** Opening Input block **

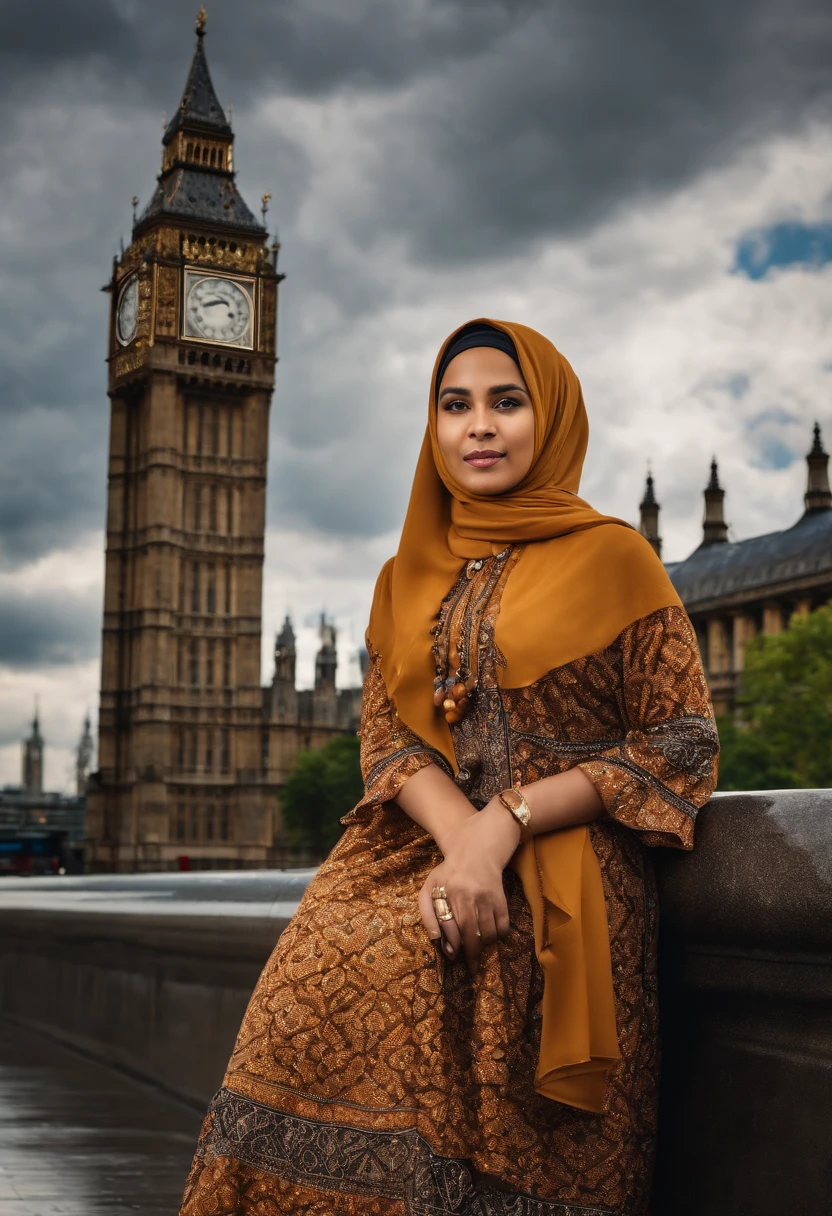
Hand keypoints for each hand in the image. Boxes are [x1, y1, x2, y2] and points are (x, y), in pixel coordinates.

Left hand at [418, 800, 520, 974]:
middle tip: (470, 967)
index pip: (449, 926)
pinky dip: (498, 936)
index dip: (451, 943)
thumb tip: (436, 940)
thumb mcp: (430, 886)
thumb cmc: (449, 873)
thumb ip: (426, 912)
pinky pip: (503, 925)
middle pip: (470, 933)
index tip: (452, 955)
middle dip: (470, 953)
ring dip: (484, 946)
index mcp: (448, 891)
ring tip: (479, 952)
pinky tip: (491, 937)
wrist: (477, 850)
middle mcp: (468, 894)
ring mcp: (487, 897)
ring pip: (488, 932)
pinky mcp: (501, 898)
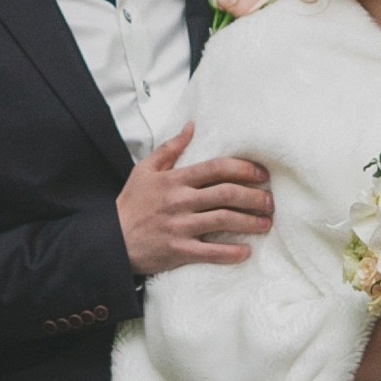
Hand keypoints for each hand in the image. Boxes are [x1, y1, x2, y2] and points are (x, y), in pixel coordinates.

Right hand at [118, 124, 275, 276]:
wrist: (110, 240)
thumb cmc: (131, 204)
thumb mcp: (144, 170)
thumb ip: (170, 148)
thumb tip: (191, 126)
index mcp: (175, 180)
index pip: (216, 168)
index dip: (244, 169)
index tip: (262, 174)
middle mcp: (180, 201)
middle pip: (227, 194)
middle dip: (254, 197)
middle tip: (270, 201)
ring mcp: (180, 227)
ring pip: (224, 221)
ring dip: (250, 222)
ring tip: (266, 224)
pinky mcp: (178, 250)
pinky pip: (210, 252)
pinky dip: (230, 253)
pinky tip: (246, 252)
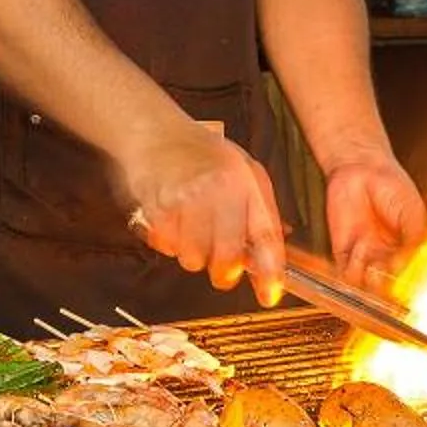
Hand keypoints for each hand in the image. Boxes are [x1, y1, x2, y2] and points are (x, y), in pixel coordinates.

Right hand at [116, 120, 288, 302]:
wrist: (153, 132)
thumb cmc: (202, 152)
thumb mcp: (245, 169)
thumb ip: (261, 210)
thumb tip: (272, 255)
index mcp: (243, 182)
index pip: (265, 236)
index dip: (269, 272)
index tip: (269, 294)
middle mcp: (215, 192)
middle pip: (226, 259)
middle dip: (224, 271)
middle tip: (220, 264)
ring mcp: (183, 202)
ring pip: (193, 260)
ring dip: (194, 254)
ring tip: (192, 229)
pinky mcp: (155, 211)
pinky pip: (167, 249)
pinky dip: (169, 243)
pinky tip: (173, 220)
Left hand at [322, 146, 426, 288]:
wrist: (360, 168)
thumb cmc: (390, 184)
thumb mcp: (413, 211)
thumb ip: (416, 238)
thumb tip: (422, 260)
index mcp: (408, 248)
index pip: (411, 273)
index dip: (411, 279)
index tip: (411, 275)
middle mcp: (387, 255)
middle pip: (389, 283)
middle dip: (390, 283)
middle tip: (391, 271)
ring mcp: (366, 255)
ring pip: (368, 283)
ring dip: (371, 279)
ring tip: (374, 263)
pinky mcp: (344, 251)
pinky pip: (346, 272)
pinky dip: (351, 270)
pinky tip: (359, 250)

** Closing Input block **

Output exactly the lines above that lie between the line with "middle pip: (227, 194)" and the line with "index pip: (265, 236)", those two lines included, and no pictures.

> [Result]:
middle pip: (227, 194)
middle dip: (254, 197)
middle tip: (270, 201)
ring mcp: (180, 227)
ring pip: (224, 221)
ring dip: (250, 222)
ring tip: (266, 224)
pinky mcp: (178, 250)
pinky pip: (210, 252)
pinky dip: (230, 253)
pinky tip: (246, 252)
Hand keypoints for each hand in the image. Boxes are [x1, y1, x2, y2] and points are (x, y), in pixel coordinates.

Right hand at [116, 120, 288, 302]:
wrist: (153, 132)
thumb cmc: (202, 152)
thumb mcp: (245, 169)
thumb ip: (261, 210)
thumb tip: (272, 255)
index mcp: (243, 182)
index pip: (265, 236)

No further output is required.